EXTRACT
● ● ●
It is in the midst of such philosophical questioning that we join Yoy Ijit’s pudding; almost three days after the date on which, in the natural order of things, it ought to have been eaten (having now passed optimum freshness). These are difficult times for unwanted puddings and, unsurprisingly, this one feels the strain. Every time the fridge door opens, it prepares itself for honourable sacrifice; every time the fridge door closes again, it feels immense disappointment. However, the pudding, as well as having a crunchy oaty skin and a cherry soaked heart, also possesses the ability to think through things logically. The question it sets itself is simple: why have I not been eaten? Where does the blame lie?
Confident pudding as it is (it is not yet middle-aged, as puddings go) it soon decides that the blame cannot yet lie with itself, for there is no good reason why it should not have been eaten in its current state. ‘I am tasty enough – I can see that from here’ states the pudding proudly. In which case, the problem must lie in the land outside of the fridge.
For a chapter or two, the story now lurches into crime thriller territory as the pudding assumes the role of a detective, picking up as many clues as it can in those brief moments when the fridge door opens. The first clue it picks up is the most important. Where is the elderly lady? Having been mixed and raised by this personage, the pudding has not seen her since. The house, it seems, has now only three inhabitants: a middle aged man and woman and a small boy: a rather gloomy lot who give scant attention to the pudding. This seems on the one hand odd; on the other, the pudding seems unsurprised. In the next chapter, we discover why this is.
● ● ●
PROBLEMS AND TASKS
A - Rewrite the stretch of the pudding story from "For a chapter" through "why this is.", putting "sleuth" in place of "detective".
B - Translate this sentence from the pudding story into Spanish: "The first clue it picks up is the most important."
C - In the pudding story, who are the house's three inhabitants now?
These lines have no connection to the pudding story.

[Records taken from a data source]
● ● ●
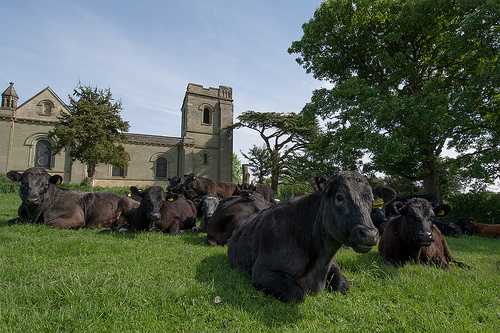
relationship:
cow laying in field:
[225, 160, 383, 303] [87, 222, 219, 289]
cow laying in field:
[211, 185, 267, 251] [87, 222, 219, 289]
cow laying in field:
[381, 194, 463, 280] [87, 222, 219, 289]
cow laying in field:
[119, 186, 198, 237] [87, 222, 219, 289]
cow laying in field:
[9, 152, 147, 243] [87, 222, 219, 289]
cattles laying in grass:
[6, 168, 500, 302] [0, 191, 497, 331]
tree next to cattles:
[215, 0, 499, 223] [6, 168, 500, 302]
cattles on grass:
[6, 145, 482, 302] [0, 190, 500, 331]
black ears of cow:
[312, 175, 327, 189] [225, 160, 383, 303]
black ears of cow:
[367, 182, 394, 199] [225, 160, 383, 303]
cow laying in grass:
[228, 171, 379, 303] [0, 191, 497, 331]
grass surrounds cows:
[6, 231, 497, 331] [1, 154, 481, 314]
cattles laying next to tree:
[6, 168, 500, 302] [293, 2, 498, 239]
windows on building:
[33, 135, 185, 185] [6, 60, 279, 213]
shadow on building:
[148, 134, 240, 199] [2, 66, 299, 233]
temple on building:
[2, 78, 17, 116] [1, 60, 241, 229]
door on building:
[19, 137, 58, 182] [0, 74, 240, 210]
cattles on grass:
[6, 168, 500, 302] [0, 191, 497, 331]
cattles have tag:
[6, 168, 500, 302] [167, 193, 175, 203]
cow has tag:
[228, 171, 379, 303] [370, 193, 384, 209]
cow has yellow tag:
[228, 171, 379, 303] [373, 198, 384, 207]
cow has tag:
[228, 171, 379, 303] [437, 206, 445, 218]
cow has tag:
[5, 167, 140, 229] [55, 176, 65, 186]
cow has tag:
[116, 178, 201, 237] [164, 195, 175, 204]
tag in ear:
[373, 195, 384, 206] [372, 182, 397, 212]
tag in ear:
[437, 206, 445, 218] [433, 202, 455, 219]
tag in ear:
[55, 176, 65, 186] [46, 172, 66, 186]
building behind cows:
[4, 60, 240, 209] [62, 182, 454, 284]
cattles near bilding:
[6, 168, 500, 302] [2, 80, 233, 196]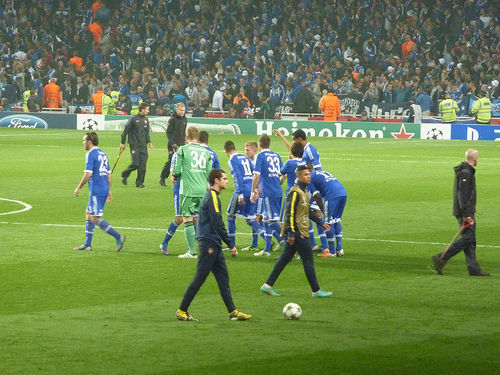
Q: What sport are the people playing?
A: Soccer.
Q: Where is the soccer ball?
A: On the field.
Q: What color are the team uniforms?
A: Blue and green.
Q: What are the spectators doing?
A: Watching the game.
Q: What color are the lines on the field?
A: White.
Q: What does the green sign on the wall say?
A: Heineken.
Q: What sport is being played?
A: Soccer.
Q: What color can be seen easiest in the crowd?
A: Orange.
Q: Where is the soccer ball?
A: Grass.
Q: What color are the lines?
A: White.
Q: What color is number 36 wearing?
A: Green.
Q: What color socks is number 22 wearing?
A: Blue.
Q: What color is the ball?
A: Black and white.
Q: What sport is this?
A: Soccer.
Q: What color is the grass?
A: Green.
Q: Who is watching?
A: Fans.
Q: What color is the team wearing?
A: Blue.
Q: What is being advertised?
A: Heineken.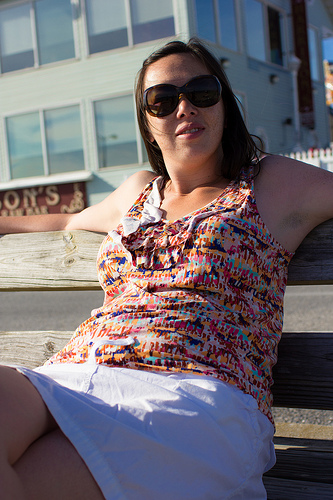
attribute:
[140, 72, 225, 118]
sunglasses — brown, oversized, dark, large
● ● ●
RESPONSES FOR EACH TASK
A -
For a chapter or two, the story now lurches into crime thriller territory as the pudding assumes the role of a sleuth, picking up as many clues as it can in those brief moments when the fridge door opens. The first clue it picks up is the most important. Where is the elderly lady? Having been mixed and raised by this personage, the pudding has not seen her since. The house, it seems, has now only three inhabitants: a middle aged man and woman and a small boy: a rather gloomy lot who give scant attention to the pudding. This seems on the one hand odd; on the other, the pudding seems unsurprised. In the next chapter, we discover why this is.

B - La primera pista que encuentra es la más importante.

C - A middle-aged man and woman and a small boy.